((

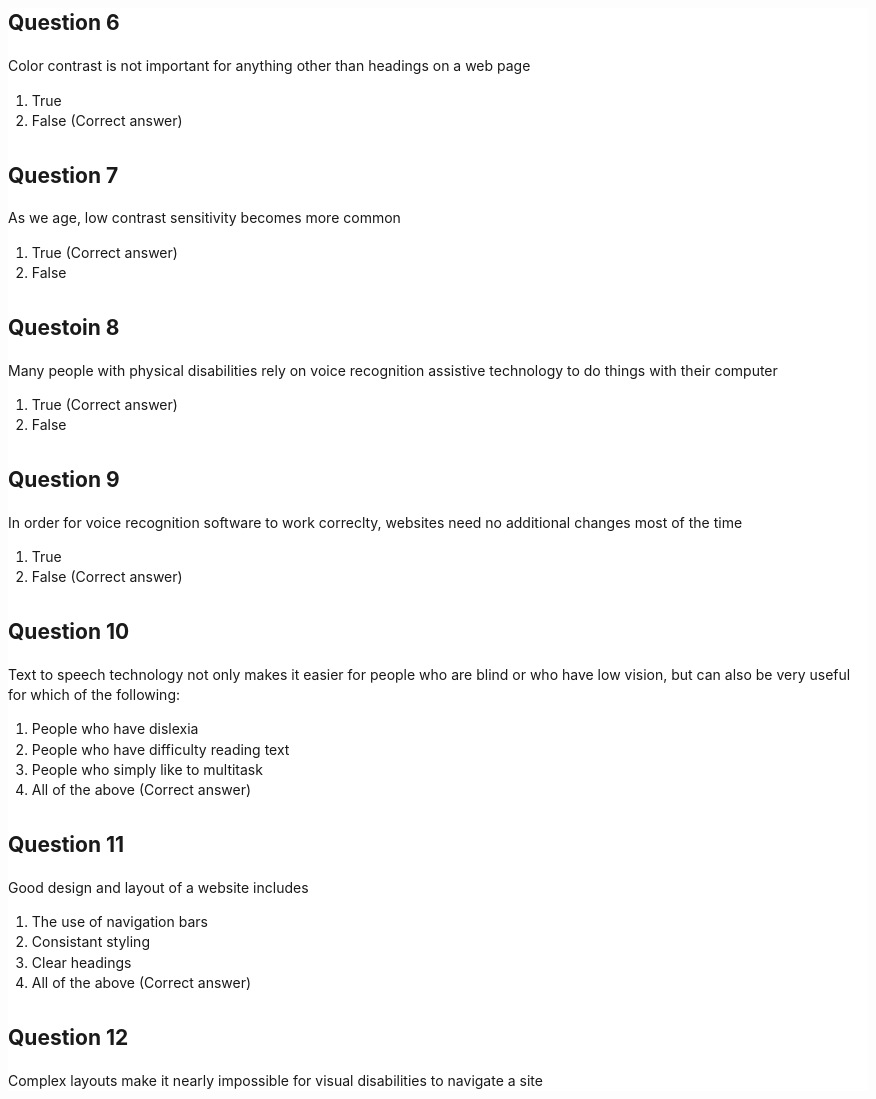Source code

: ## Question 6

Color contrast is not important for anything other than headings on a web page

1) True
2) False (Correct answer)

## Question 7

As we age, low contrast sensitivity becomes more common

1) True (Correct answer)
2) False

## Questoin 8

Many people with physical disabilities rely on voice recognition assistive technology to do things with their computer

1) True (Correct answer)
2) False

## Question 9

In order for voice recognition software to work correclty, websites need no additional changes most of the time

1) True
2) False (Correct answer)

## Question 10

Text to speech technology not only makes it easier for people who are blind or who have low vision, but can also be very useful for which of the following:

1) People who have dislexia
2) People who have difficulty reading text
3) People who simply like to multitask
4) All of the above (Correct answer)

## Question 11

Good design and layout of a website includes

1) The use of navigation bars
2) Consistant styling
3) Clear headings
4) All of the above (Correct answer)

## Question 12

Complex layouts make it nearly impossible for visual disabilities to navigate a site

))
((

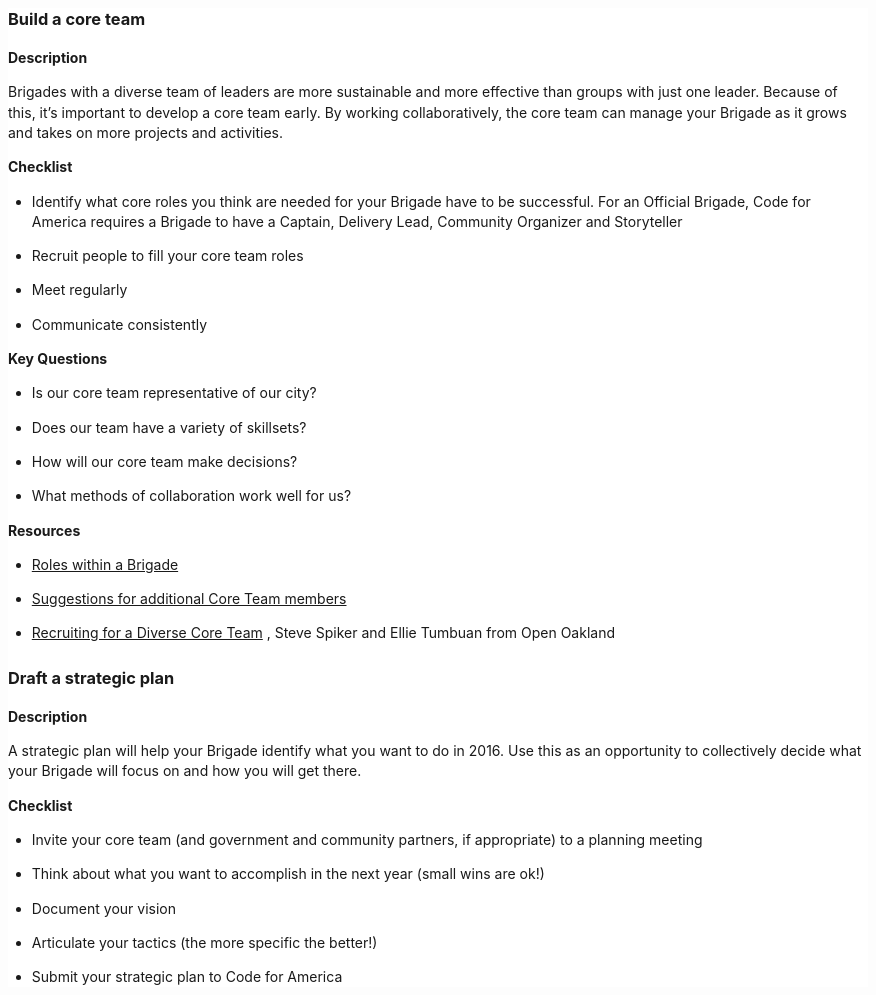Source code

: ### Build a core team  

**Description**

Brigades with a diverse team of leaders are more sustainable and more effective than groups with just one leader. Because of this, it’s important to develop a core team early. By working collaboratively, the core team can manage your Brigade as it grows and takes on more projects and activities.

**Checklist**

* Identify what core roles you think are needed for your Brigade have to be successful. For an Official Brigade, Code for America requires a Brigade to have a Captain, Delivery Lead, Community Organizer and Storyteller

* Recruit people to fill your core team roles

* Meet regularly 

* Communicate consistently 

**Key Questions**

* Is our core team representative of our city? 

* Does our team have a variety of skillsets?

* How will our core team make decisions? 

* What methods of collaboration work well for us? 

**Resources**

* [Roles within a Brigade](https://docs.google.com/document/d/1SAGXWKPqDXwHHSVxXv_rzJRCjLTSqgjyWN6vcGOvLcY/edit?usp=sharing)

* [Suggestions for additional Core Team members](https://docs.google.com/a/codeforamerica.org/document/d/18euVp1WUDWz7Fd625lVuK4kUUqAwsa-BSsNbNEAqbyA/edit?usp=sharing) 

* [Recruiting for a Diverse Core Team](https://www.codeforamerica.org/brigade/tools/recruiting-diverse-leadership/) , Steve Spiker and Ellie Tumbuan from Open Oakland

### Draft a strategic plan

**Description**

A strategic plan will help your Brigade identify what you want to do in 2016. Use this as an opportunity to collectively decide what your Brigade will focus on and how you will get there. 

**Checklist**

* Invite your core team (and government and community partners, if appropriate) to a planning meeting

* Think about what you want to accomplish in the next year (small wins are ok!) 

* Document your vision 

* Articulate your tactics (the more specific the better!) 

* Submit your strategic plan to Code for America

))

_Assignment_
Quote, unchanged, the part of the items that opens with the line containing "team make decisions?" and closes with the line containing "to Code for America", including both of those lines.

_Answer box_
* How will our core team make decisions? 

* What methods of collaboration work well for us? 

**Resources**

* [Roles within a Brigade](https://docs.google.com/document/d/1SAGXWKPqDXwHHSVxXv_rzJRCjLTSqgjyWN6vcGOvLcY/edit?usp=sharing)

* [Suggestions for additional Core Team members](https://docs.google.com/a/codeforamerica.org/document/d/18euVp1WUDWz7Fd625lVuK4kUUqAwsa-BSsNbNEAqbyA/edit?usp=sharing) 

* [Recruiting for a Diverse Core Team](https://www.codeforamerica.org/brigade/tools/recruiting-diverse-leadership/) , Steve Spiker and Ellie Tumbuan from Open Oakland

### Draft a strategic plan

**Description**

A strategic plan will help your Brigade identify what you want to do in 2016. Use this as an opportunity to collectively decide what your Brigade will focus on and how you will get there. 

**Checklist**

* Invite your core team (and government and community partners, if appropriate) to a planning meeting

* Think about what you want to accomplish in the next year (small wins are ok!) 

* Document your vision 

* Articulate your tactics (the more specific the better!) 

* Submit your strategic plan to Code for America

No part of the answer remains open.